There have been published and controversial suggestions that Tourette may be partly rooted in infections with Streptococcus bacteria, which trigger immune system changes, according to a review study led by Dr. James Leckman, from the Yale Child Study Center in New Haven, Conn. It was published in a special August issue of the Journal of Child and Adolescent Psychopharmacology devoted to Tourette and obsessive-compulsive disorder.
Medications: In many cases, Tourette occurs in tandem with two other neurological conditions, obsessive-compulsive disorder and attention deficit hyperactivity disorder. Some doctors prescribe antidepressants for OCD, and drugs like Adderall or Ritalin for ADHD. Only limited medications seem to ease the tics, among them, the blood pressure drug clonidine (Catapres), and the antipsychotics pimozide (Orap) and haloperidol (Haldol), both of which have side effects such as weight gain, sedation, tremor and jerky movements called tardive dyskinesia.

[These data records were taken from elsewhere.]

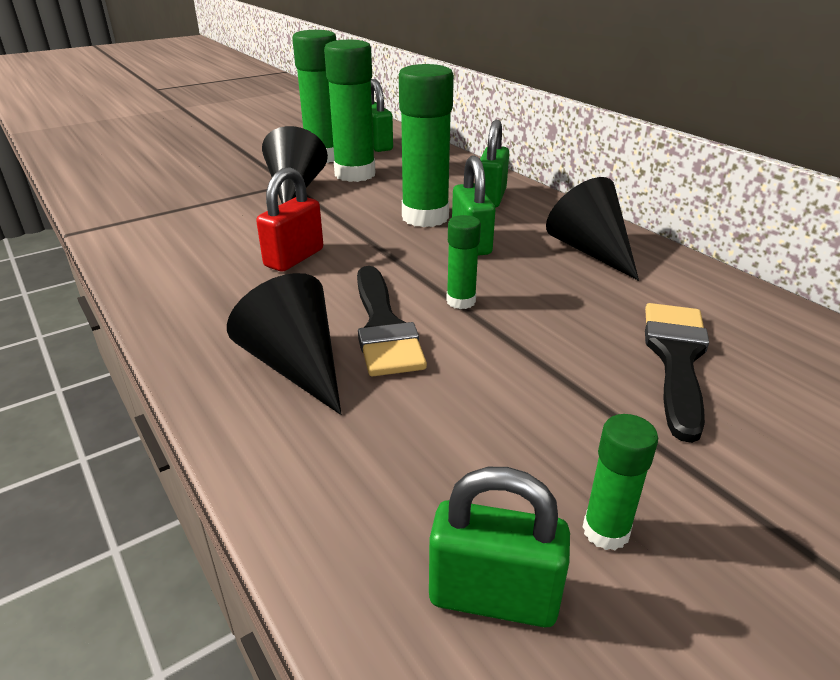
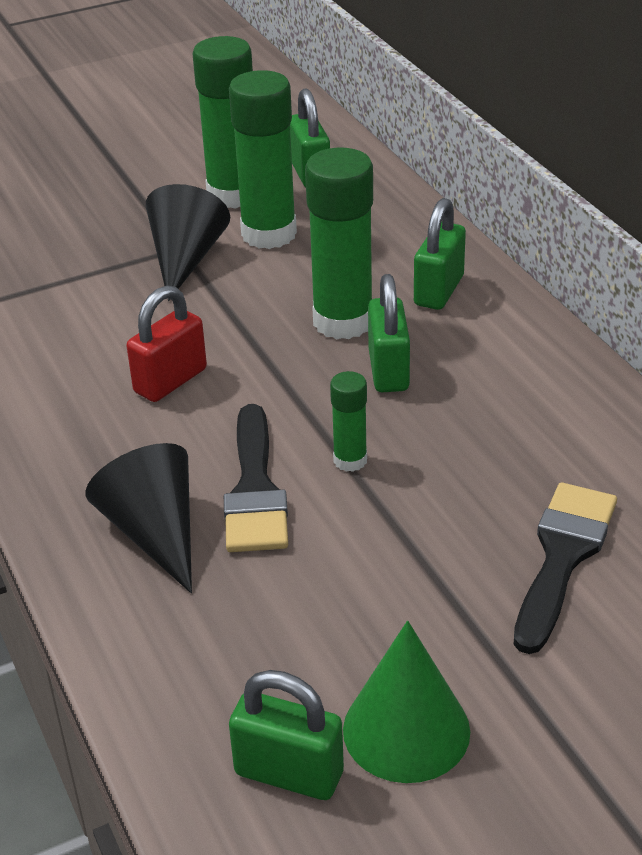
camera: 10 degrees right, 5 degrees up
(590, 251) = (534, 393): black cone -> none
(605, 531) = (406, 730): green glue stick -> green cone

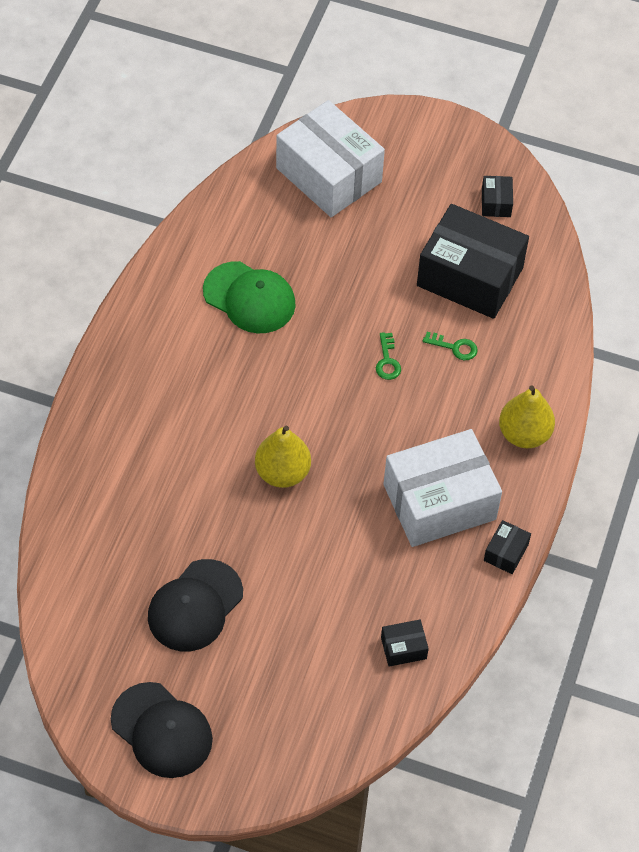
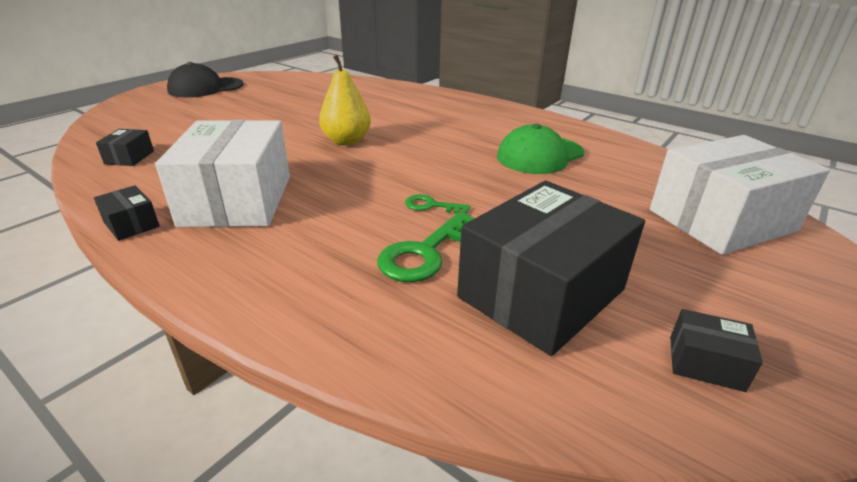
camera: 110 degrees right, 25 degrees down
(195, 606) = (273, 104): black cap -> none
(454, 347) = (426, 253): green key -> green key, size x1.80
(524, 434) = (256, 276): yellow pear -> none

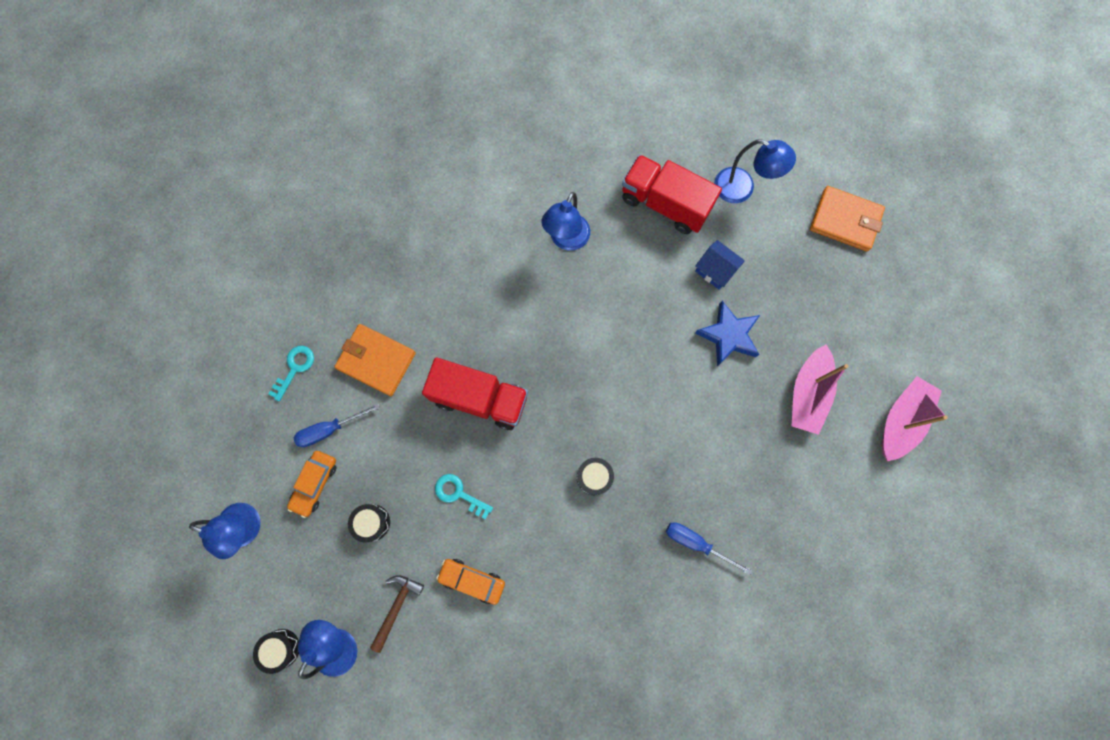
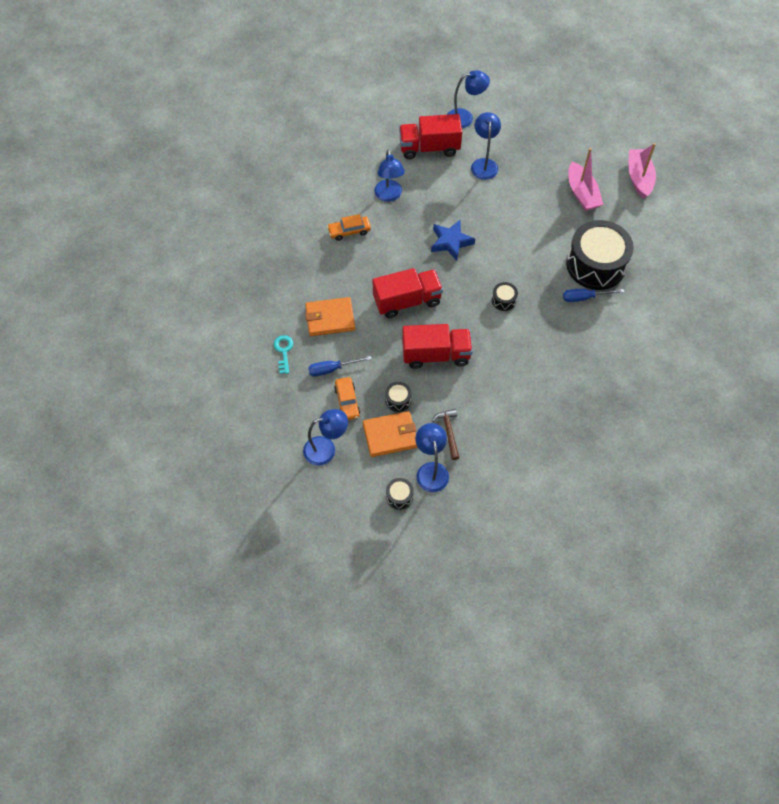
camera: 35 degrees left, 15 degrees down
(329, 429) = (332, 369): blue screwdriver -> blue screwdriver turned 45 degrees clockwise
(459, 494) = (436, 354): turquoise key -> red truck
(472, 580) = (480, 391): orange car -> orange car (349, 231)
(715, 270) = (484, 164): blue house -> blue lamp
(728, 335) = (517, 191): blue star -> blue star (451, 242)
(746, 507) = (595, 265): none -> black drum
(845, 220) = (532, 102): orange wallet -> orange wallet (390, 435)

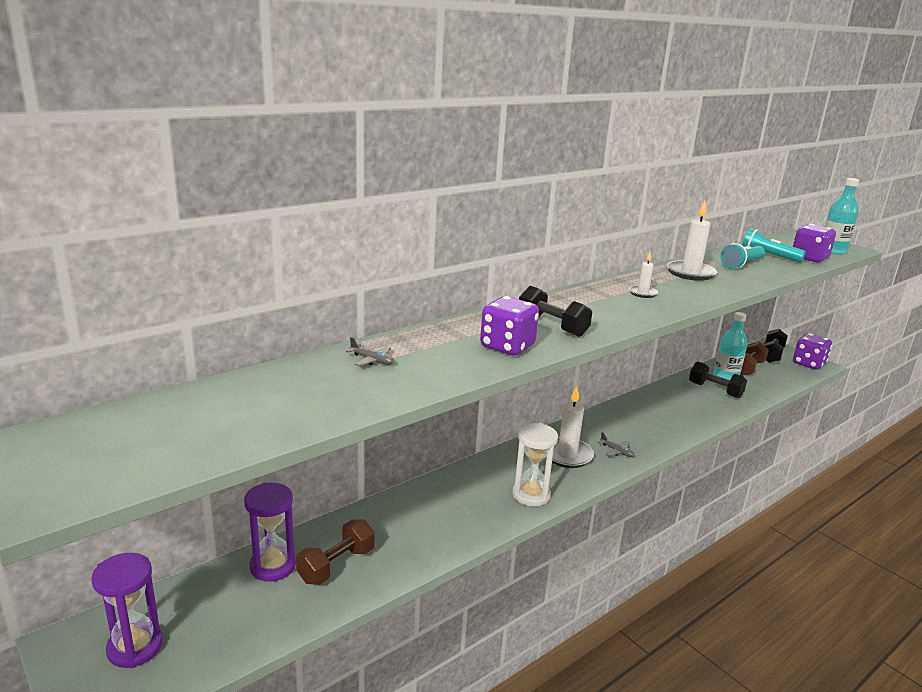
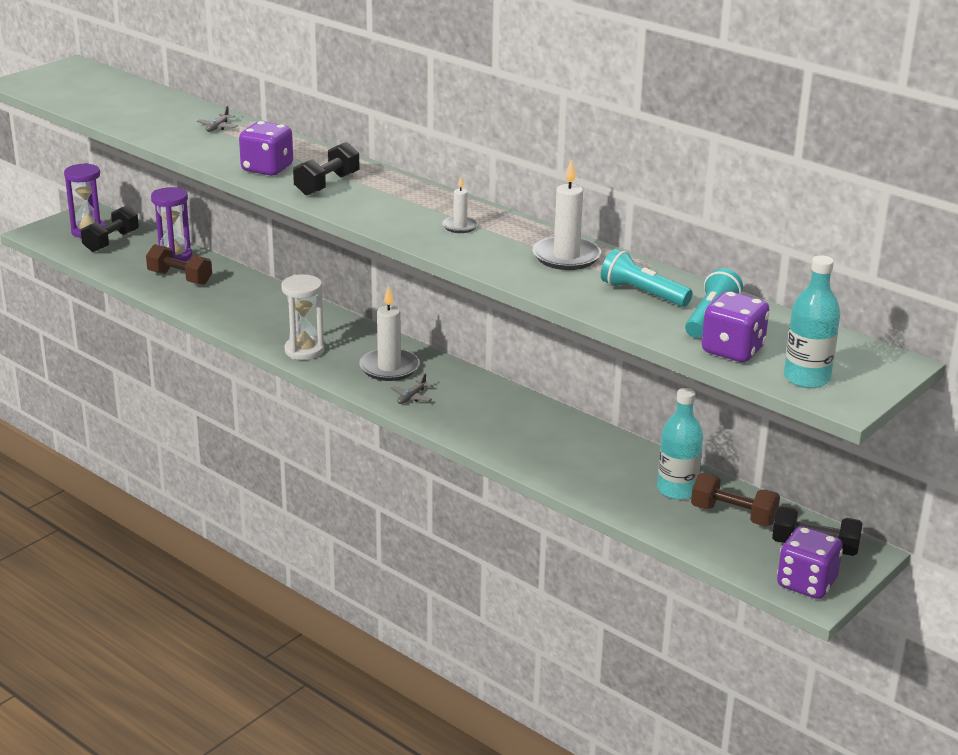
camera: 80 degrees right, 5 degrees up
(715, 390) = (627, 477): black dumbbell -> black dumbbell (111, 241)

One of the novel antipsychotics, aripiprazole (Abilify), has been shown to suppress tics and control behavioral symptoms in a two-month study reviewed in the special theme issue of the Journal of Child and Adolescent Psychopharmacology. Even nicotine gum has yielded improvement, but it "lasted no longer than 1 hour after chewing," according to an overview of Tourette and tic treatments in the same issue.
Behavioral therapy: Many families have tried behavioral therapy, which teaches Tourette sufferers to manage their tics, or suppress them temporarily to function better at school or work. This can be done with a technique called habit reversal, which substitutes another behavior that competes with the tic, such as rhythmic breathing or deliberately lengthening muscles contracted during repeated shrugging.
Self-hypnosis: In July, Dr. Jeffrey E. Lazarus of Palo Alto, Calif., published an article in the Journal of Developmental & Behavioral Pediatrics, describing 33 children and teens he instructed in self-hypnosis to manage tics. Although he reported that the majority were able to get some control over their tics, his data didn't demonstrate long-term results, nor has self-hypnosis been subjected to a randomized, double-blind clinical trial. Nevertheless, parents may be drawn to it because it is non-invasive and doesn't involve medication.
Psychotherapy: Therapy can help sufferers deal with the social and emotional ramifications of suffering from a stigmatized disorder.
Deep brain stimulation: Some families have turned to deep brain stimulation to temper tics. In the case of Jonah Hinds, one subject of the television documentary, DBS reduced, but didn't eliminate, them. With DBS, tiny electrodes are placed inside various regions of the brain to regulate electrical activity. But to date, "there is no consensus about patient selection, stimulation target, or stimulation setting," according to an article on tic suppression in the special journal issue. Surgical complications included bleeding near the tip of the stimulator lead, poor scar healing and infection; complications from the stimulation included eye changes, vertigo, fatigue, mood changes, nausea, and sexual dysfunction.
Non-invasive transcranial stimulation: This technique places a magnetic coil over the scalp and then provides magnetic pulses that have shown promise in depression, More studies are needed, according to the review article on tic suppression.
In case you're wondering whether Kyle Lee ever managed to see "The Expendables" all the way through, here's your answer. A week after being asked to leave the theater, he says, "I went to the drive-in." But the avid fan, who has posters at home of Rocky Balboa and dressed as him for Halloween, has one unfulfilled wish: to share his story with the film hero whose own tribulations include having an autistic son and a daughter who underwent open-heart surgery within months of birth.
"It's been a dream of mine to meet the guy."